Je dois confesser que c'est ce que je pensais en 2004, quand venait d'être votée la loi sur la bioéthique. Mais il y a des jours où l'on est heureux de s'être trompé ! En effet, pour la fin de vie, le Parlement a emprunté un autre chemin que celui que l'on pouvait craindre, et il n'a pas ouvert cette porte.

Restent les cas limites?
Je vais vous raconter une histoire, une des plus émouvantes que j'aie vécues. J'étais en visite pastorale dans une paroisse et le curé avait organisé une assemblée générale, le dimanche après-midi. Il y avait environ 400 personnes et, tout d'un coup, un médecin s'est levé. Il nous a raconté comment il avait «aidé à mourir» la femme d'un confrère de ses amis, atteinte à 42 ans d'un cancer en phase terminale. «Est-ce que vous me comprenez ?» a-t-il hurlé dans un cri de douleur. J'ai demandé aux chrétiens s'il leur arrivait de prier pour les médecins. Puis, nous avons gardé cinq minutes de silence. Évidemment, je le comprenais, et il le savait bien. Derrière sa question, le problème était plutôt de savoir si, oui ou non, je l'approuvais. Mais dans ce cri de détresse, il me semble qu'en fait, c'est lui qui ne s'approuvait pas. Bien sûr, je n'allais pas le condamner, mais il est clair aussi que je ne pouvais pas approuver son geste. L'euthanasie n'a rien d'une mort douce. Derrière ce qu'on appelle des «cas limites», il y a en fait notre difficulté à bien accompagner celui qui va mourir.
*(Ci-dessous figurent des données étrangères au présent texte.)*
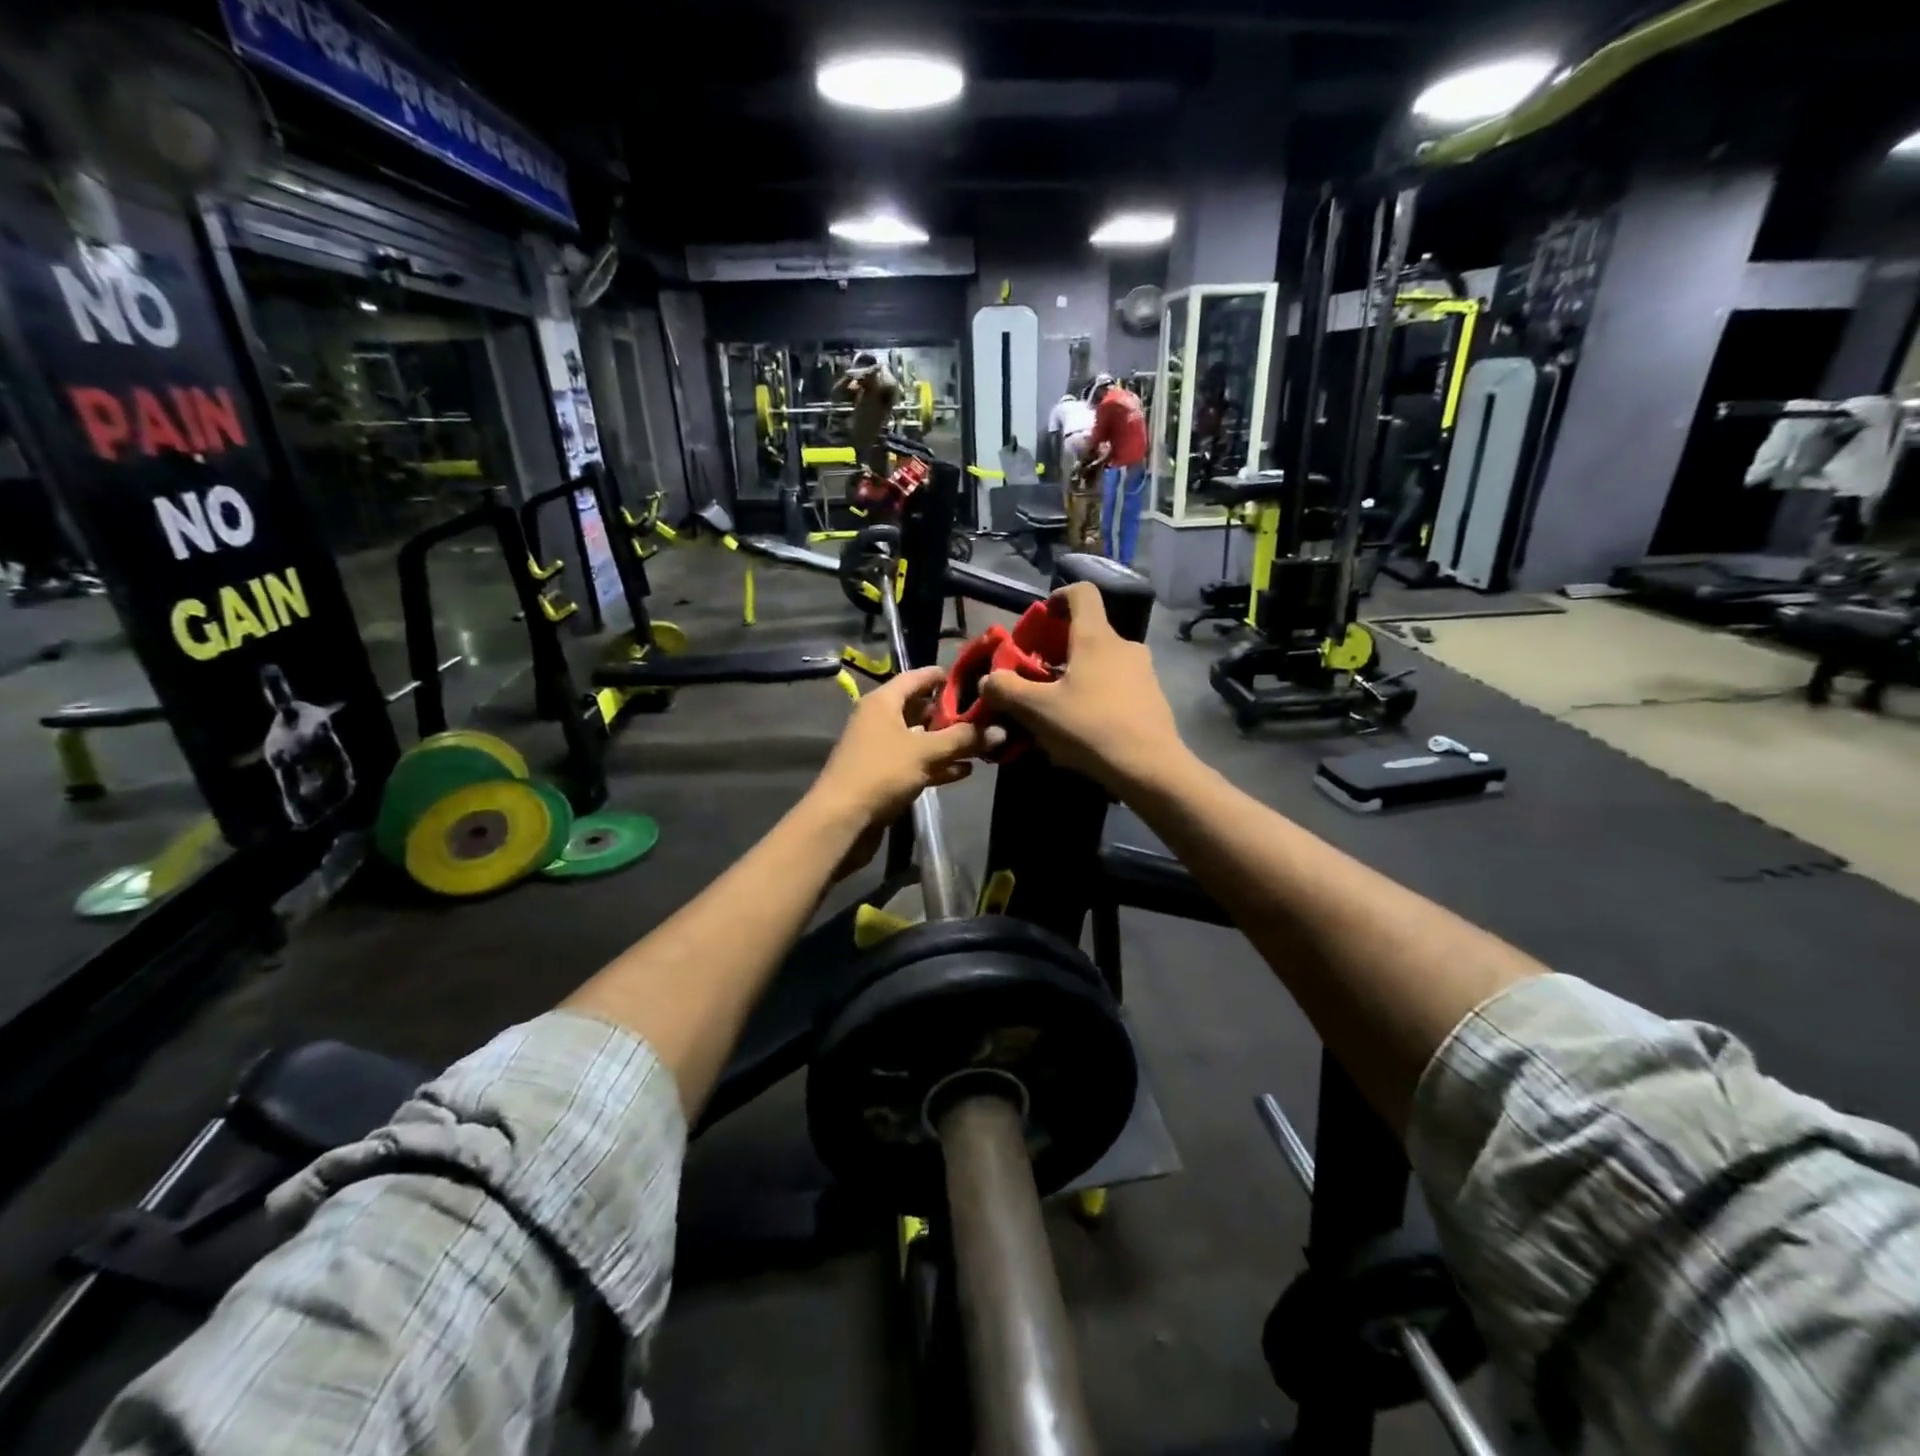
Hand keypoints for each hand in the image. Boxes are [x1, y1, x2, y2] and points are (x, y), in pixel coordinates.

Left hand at [810, 666, 985, 832]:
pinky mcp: (884, 776)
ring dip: (948, 742)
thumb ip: (963, 739)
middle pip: (920, 709)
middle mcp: (880, 720)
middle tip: (986, 715)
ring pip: (920, 739)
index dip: (944, 677)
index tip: (974, 679)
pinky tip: (965, 770)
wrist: (842, 820)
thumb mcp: (926, 752)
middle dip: (952, 714)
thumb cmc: (881, 772)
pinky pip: (916, 763)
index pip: (916, 677)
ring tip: (983, 743)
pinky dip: (938, 765)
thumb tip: (1000, 730)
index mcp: (883, 702)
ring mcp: (881, 749)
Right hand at [979, 583, 1186, 794]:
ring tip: (1058, 708)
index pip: (1082, 593)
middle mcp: (1124, 646)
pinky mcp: (1152, 698)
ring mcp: (1143, 672)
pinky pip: (1117, 686)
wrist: (1150, 768)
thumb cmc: (1091, 727)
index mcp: (1096, 637)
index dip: (1058, 597)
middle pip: (1088, 633)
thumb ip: (1006, 690)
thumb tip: (989, 680)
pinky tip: (1084, 728)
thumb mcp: (1037, 710)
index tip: (1042, 618)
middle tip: (1038, 676)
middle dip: (1059, 650)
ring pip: (1102, 663)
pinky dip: (1097, 696)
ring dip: (1078, 676)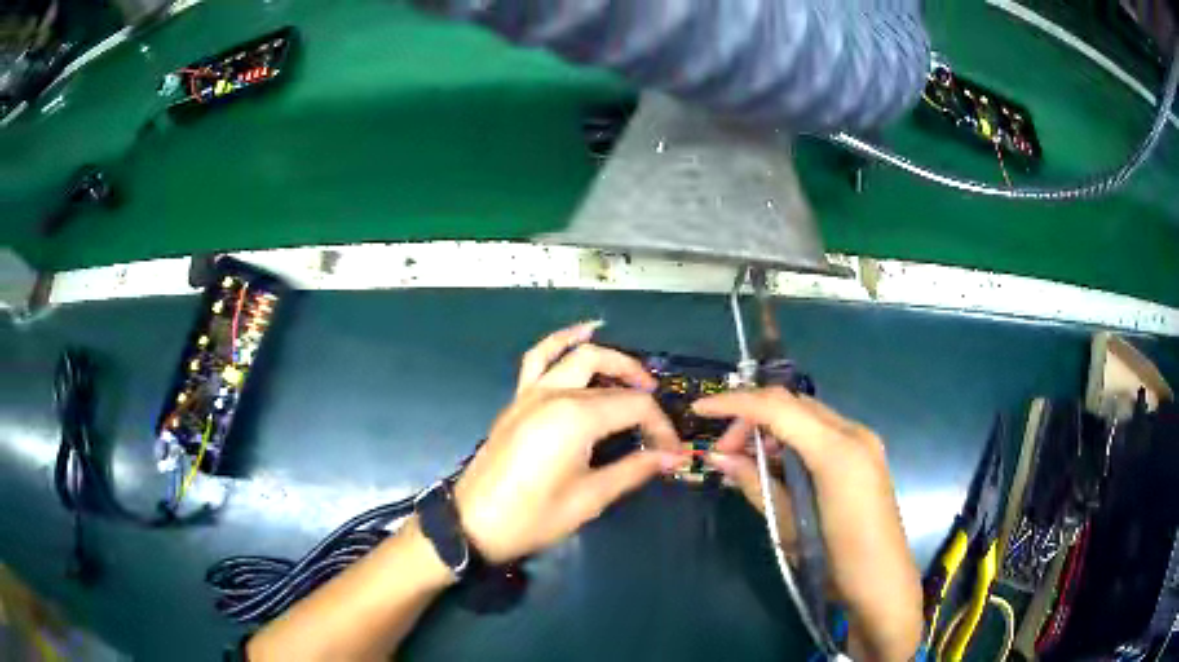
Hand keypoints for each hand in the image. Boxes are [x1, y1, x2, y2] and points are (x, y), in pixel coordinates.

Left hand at [454, 322, 682, 563]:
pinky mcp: (518, 400)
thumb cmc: (533, 517)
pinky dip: (561, 341)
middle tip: (658, 413)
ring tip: (633, 374)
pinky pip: (539, 358)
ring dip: (609, 357)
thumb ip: (633, 470)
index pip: (635, 406)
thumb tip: (671, 457)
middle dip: (640, 385)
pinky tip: (581, 333)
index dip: (660, 427)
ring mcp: (531, 392)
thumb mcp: (590, 498)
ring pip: (576, 354)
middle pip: (609, 373)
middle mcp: (554, 394)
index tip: (672, 452)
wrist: (474, 524)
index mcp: (576, 418)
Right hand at [694, 388, 922, 661]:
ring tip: (746, 462)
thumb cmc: (835, 563)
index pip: (778, 408)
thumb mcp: (788, 526)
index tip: (699, 410)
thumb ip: (755, 484)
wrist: (883, 584)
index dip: (735, 404)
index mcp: (838, 451)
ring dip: (772, 429)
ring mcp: (863, 442)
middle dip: (752, 418)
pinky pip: (821, 432)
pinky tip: (776, 466)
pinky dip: (793, 440)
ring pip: (807, 415)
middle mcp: (854, 433)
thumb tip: (718, 457)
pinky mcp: (865, 455)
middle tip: (723, 453)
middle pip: (793, 405)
C'est cela que nous devons assumer avec courage, par amour de celui qui s'en va.

La loi peut-elle tout encadrer ?
Faut-il légiférer sur tout, et dans les détails ? Et comment se fait-il que ce qu'on appelle «dépénalisation» se transforme vite en un droit pour tous, comme c'est le cas pour la loi sur l'avortement ? J'espère qu'un pays sera capable de proposer une loi qui condamnerait un acte parce qu'il est grave, sans ajouter à sa violence celle d'une trop lourde sanction contre son auteur.